Publicity: Neither party shall publicly communicate information about their business agreement or the other party in any manner that would diminish its value or harm the reputation of the other party. In addition, neither party will make a public announcement of this PO/invoice/Agreement or the relationship contemplated hereunder (including, but not limited to, any press release, client list, advertisement or any promotional material) without the prior written approval of the other party.
Entire Agreement/Amendment: These terms and conditions constitute the entire agreement between the parties with respect to the services set forth in the accompanying PO only. No amendment or modification hereof shall be valid unless in writing and signed by the duly authorized representative(s) of the parties. These terms and conditions supersede any prior agreement(s) between the parties as to the services in the accompanying PO only. Each party represents they have the right, power and authority necessary to enter into this Agreement.
Force Majeure: The parties shall not be considered in default of their agreement in the accompanying PO or invoice or liable for fees, costs and/or damages, for any failure to perform occasioned by an act of God, force of nature, physical casualty, accident, war or war-like activity, civil commotion, labor dispute, transportation delays, government action or other cause beyond the reasonable control of the parties.
Governing Law and Venue: This Agreement shall be governed by and construed in accordance with the laws of the State of Utah, without regard to conflict of law principles, and shall benefit and be binding upon the parties hereto and their respective successors and assigns.
Severability: If any term or condition set forth herein is held to be invalid, void, or otherwise unenforceable by any court of competent jurisdiction, that holding shall in no way affect the validity or enforceability of any other term or condition set forth herein, unless enforcing the balance of the Agreement would deprive either party of a fundamental benefit of its bargain.
Relationship of the Parties: Nothing contained herein shall place the parties in the relationship of partners, joint venturers, principal-agent, or employer-employee and neither party shall have any right to obligate or bind the other in any manner whatsoever.
Insurance: Vendor agrees throughout the term of this Agreement to maintain in full force and effect commercial general liability, umbrella liability, advertiser’s error & omissions liability and professional liability insurance coverage in an amount satisfactory to AI, at its own expense, naming AI as an additional insured.
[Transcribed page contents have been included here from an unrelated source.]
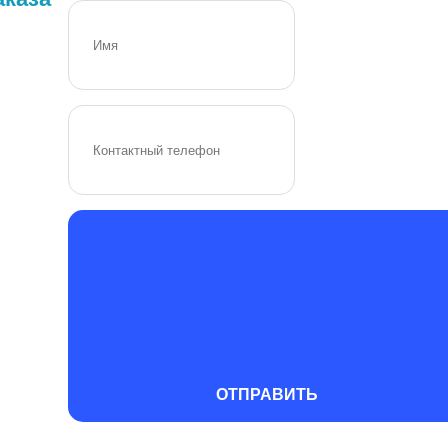
ОТПРАВИТЬ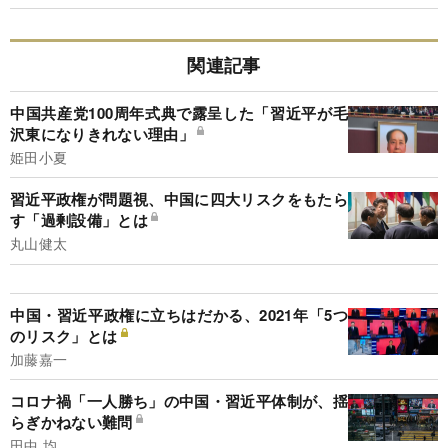
関連記事
中国共産党100周年式典で露呈した「習近平が毛
沢東になりきれない理由」
姫田小夏
習近平政権が問題視、中国に四大リスクをもたら
す「過剰設備」とは
丸山健太
中国・習近平政権に立ちはだかる、2021年「5つ
のリスク」とは
加藤嘉一
コロナ禍「一人勝ち」の中国・習近平体制が、揺
らぎかねない難問
田中 均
Vendor shall furnish a certificate of insurance evidencing same upon execution of this Agreement.
Bankruptcy: Without limiting in any way the right of any party to these terms and conditions to seek monetary damages or other legal, equitable or injunctive relief in the event of any breach of these terms and conditions, if either party hereto files a petition for bankruptcy, or is adjudicated bankrupt or if such a petition is filed against either party, or if either party is insolvent or makes any assignment for the benefit of its creditors, or enters into an arrangement with its creditors pursuant to any other bankruptcy law, then such other party may terminate their agreement, at its sole discretion following such action and shall have no obligation under these terms and condition (except to make payments on a pro rata basis) for obligations performed up to the point of such action.
Assignment: Except as specifically permitted herein, these terms and conditions may not be assigned by either party without the consent of the other. Any assignment without such consent shall be void. Notwithstanding the above, AI may assign their obligations in the accompanying PO or invoice to an Affiliate. “Affiliate” means any business that directly or indirectly through intermediate controls, is controlled by or is under common control with AI.